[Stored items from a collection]

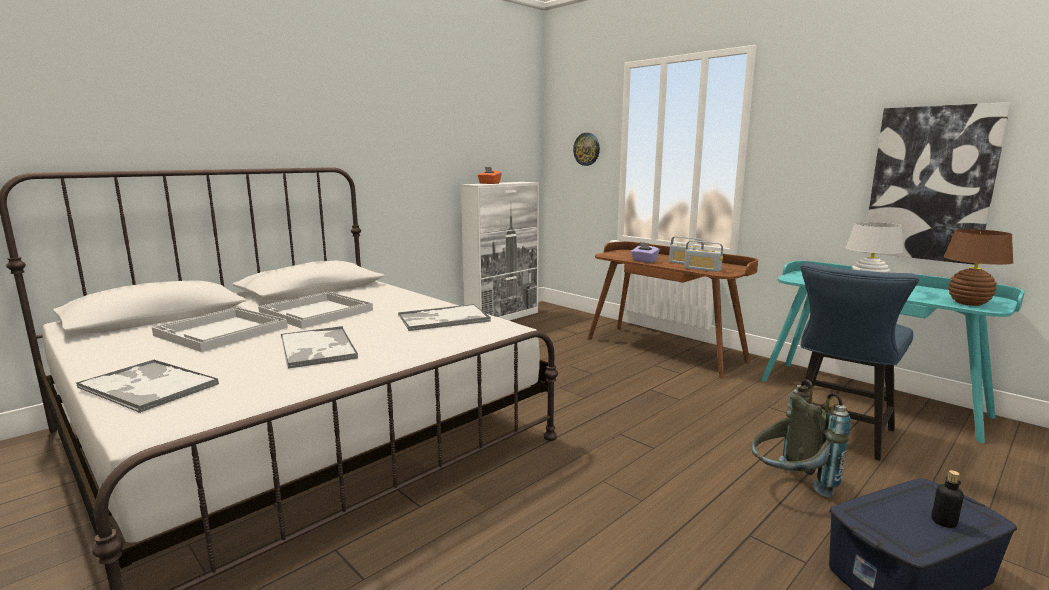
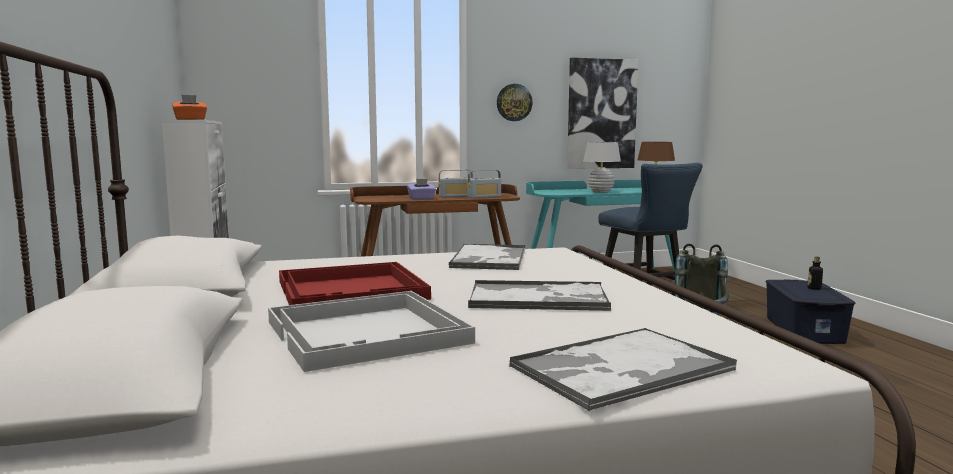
camera: 60 degrees left, 5 degrees down
(316, 312) = (352, 290): white tray -> red tray
(587, 149) = (265, 81): wall clock -> wall clock (514, 102)

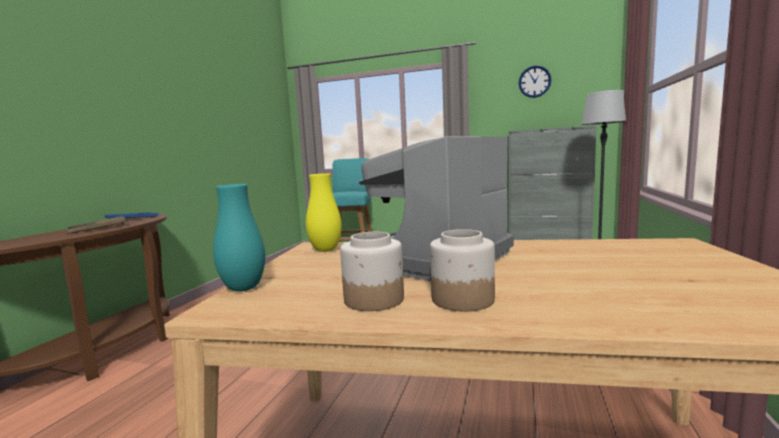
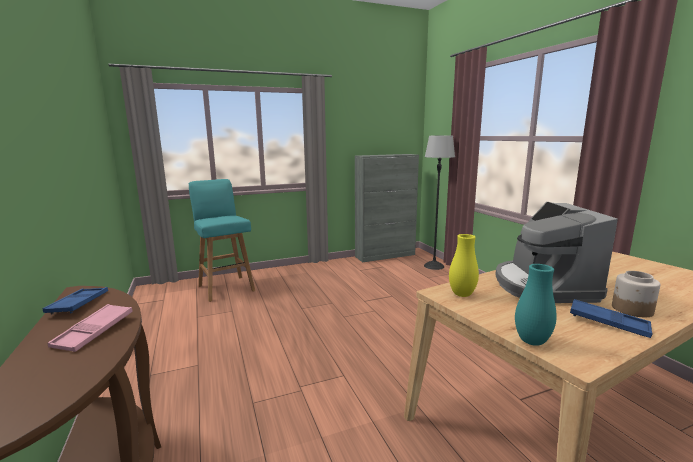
camera: 40 degrees left, 5 degrees up
(97, 228) = (94, 331): brown tray -> pink tray
(375, 299) = (608, 322): jar -> blue tray
(534, 81) = (372, 115): wall clock -> none

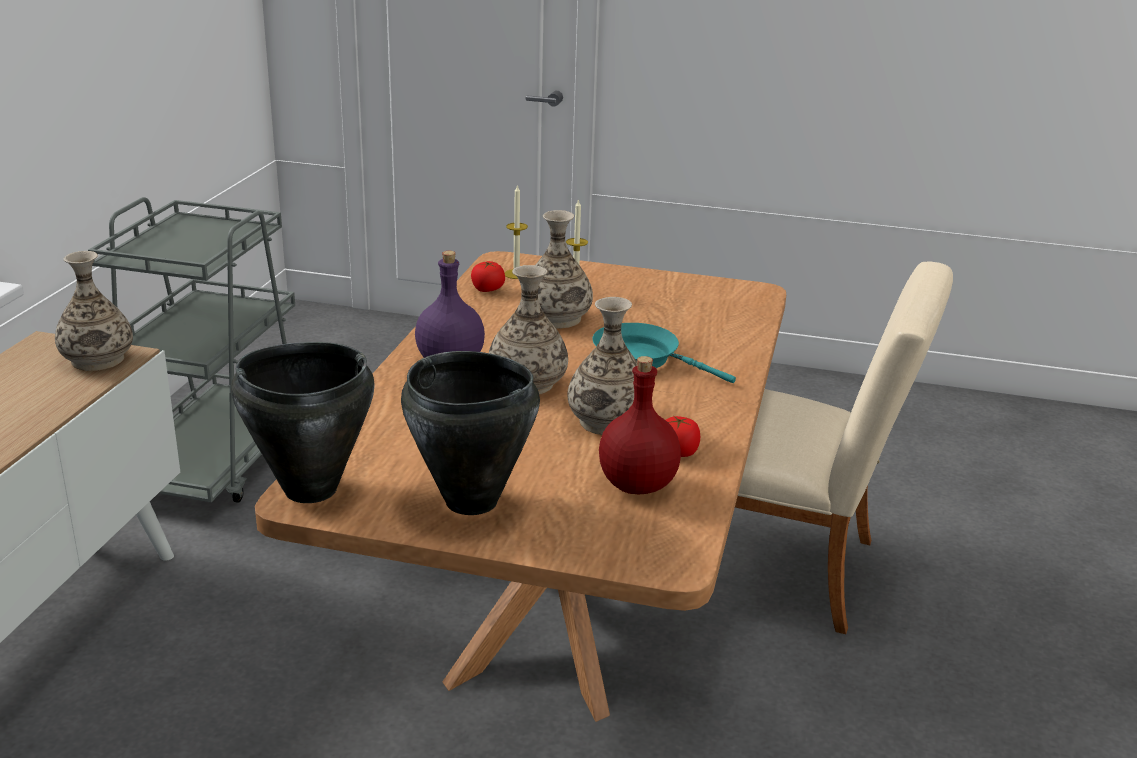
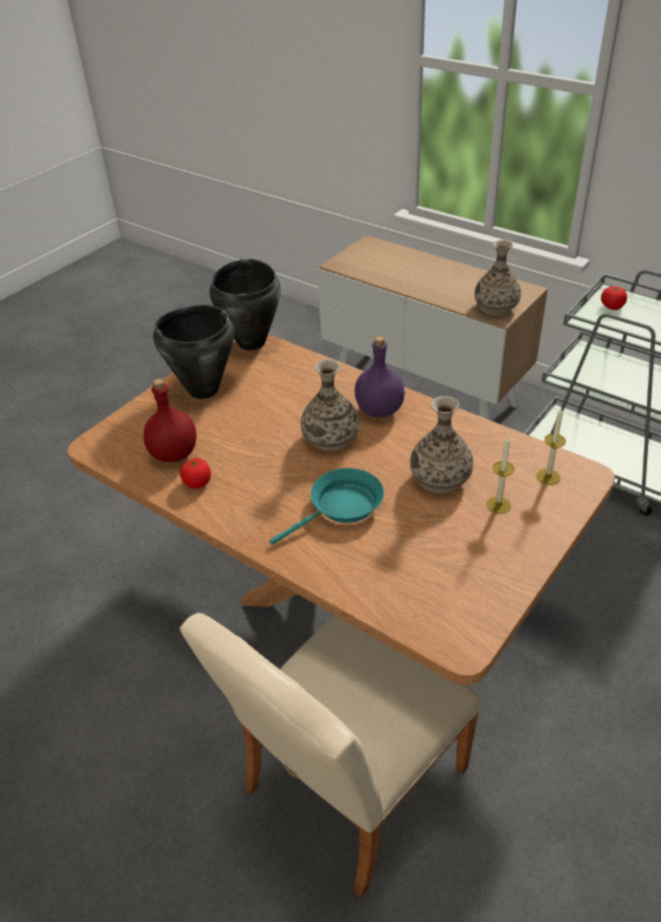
camera: 115 degrees right, 15 degrees up
(487, 289) = (514, 452): tomato -> tomato (612, 306)
(607, 421) = (256, 462): vase -> none

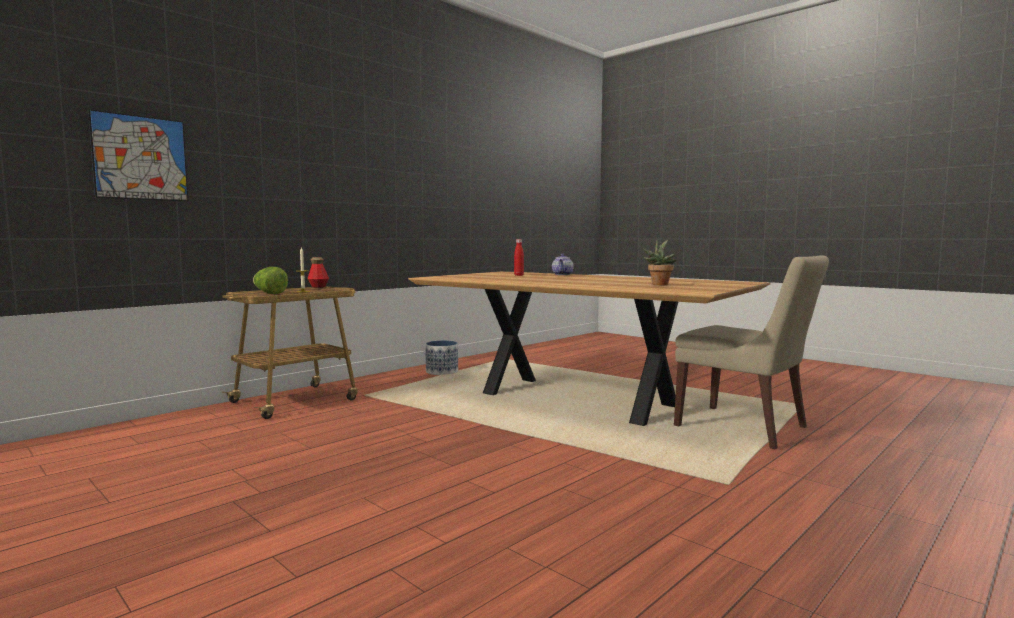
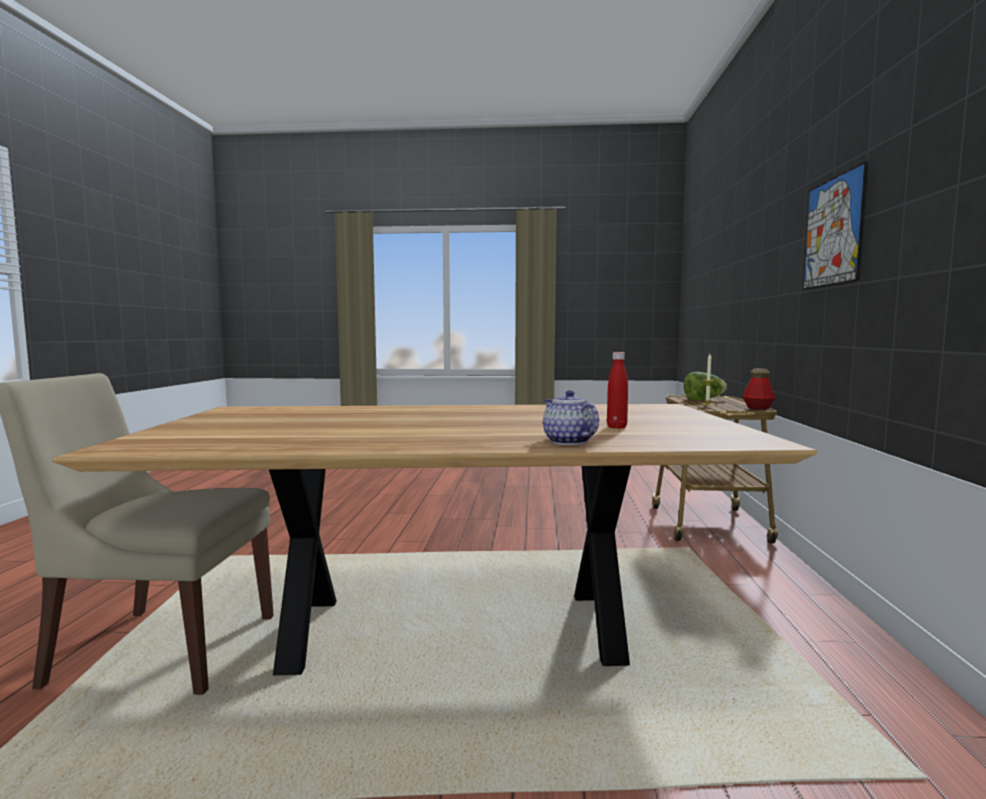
camera: 140 degrees right, 0 degrees up
(140, 158) = (732, 272): picture -> picture (833, 232)
(441, 372) = (799, 633): planter -> none
(659, 284) = (295, 420): potted plant -> none

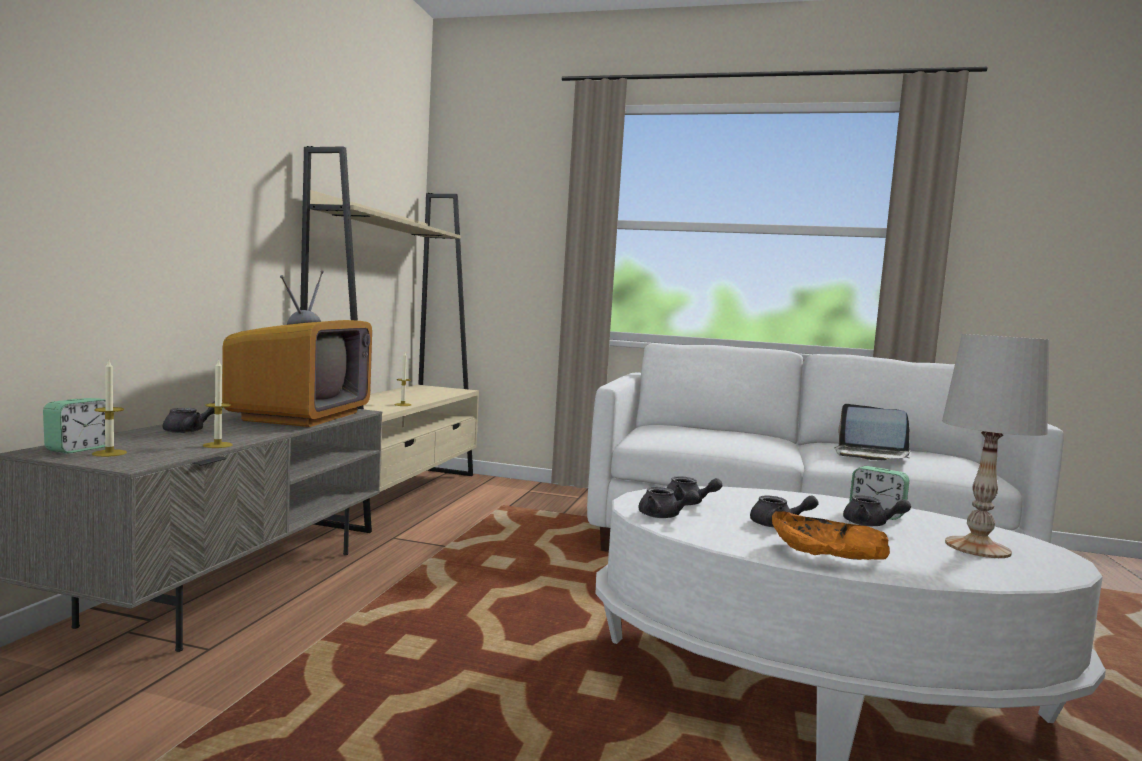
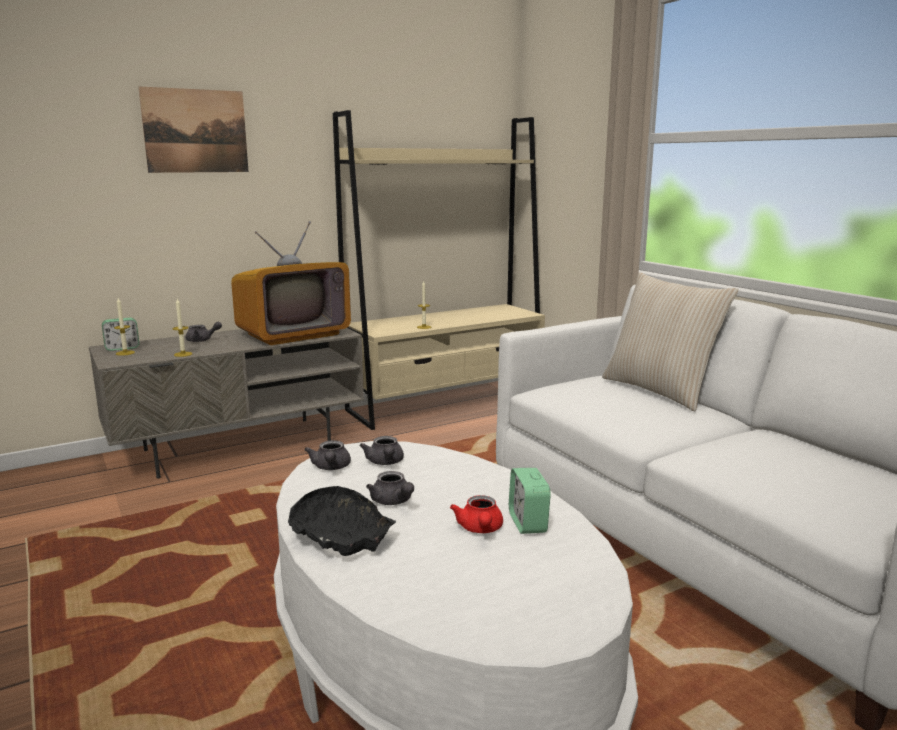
camera: 45 degrees right, 10 degrees up
(166, 129) = (195, 131): none -> picture
(714, 428) = (660, 391): none -> beige pillow
(826, 554) = (341, 537): orange bowl -> black bowl
(870, 455) = (751, 460): laptop -> none
(870, 524) = (480, 529): grey teapot -> red teapot
(978, 547) = (506, 587): white table lamp -> none

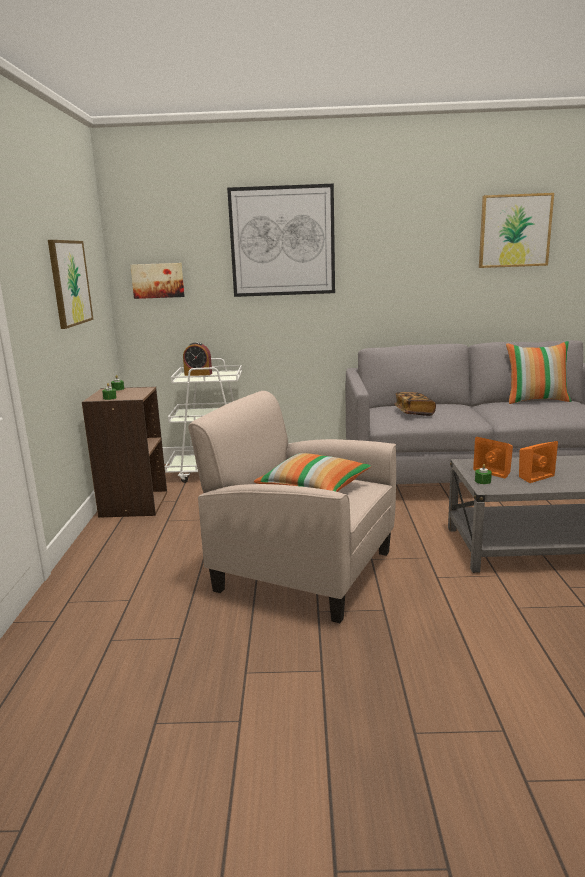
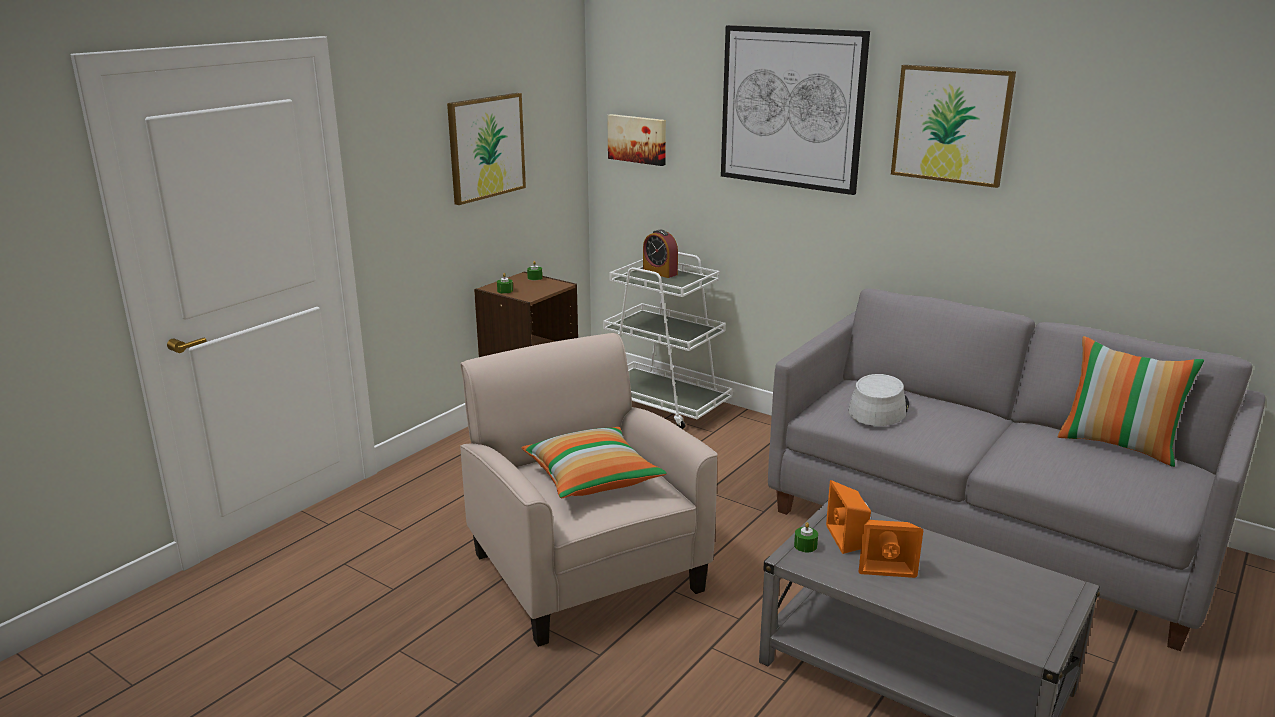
camera: 35 degrees right, 5 degrees up
(414, 412) = (878, 408): book -> grey hat
(514, 231) = (1170, 139): picture -> picture (951, 125)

* **Your instructions**
Among the lines above, which contain the word "grey"? Copy every one.

* **Answer section**
(870, 524) = (480, 529): grey teapot -> red teapot
(414, 412) = (878, 408): book -> grey hat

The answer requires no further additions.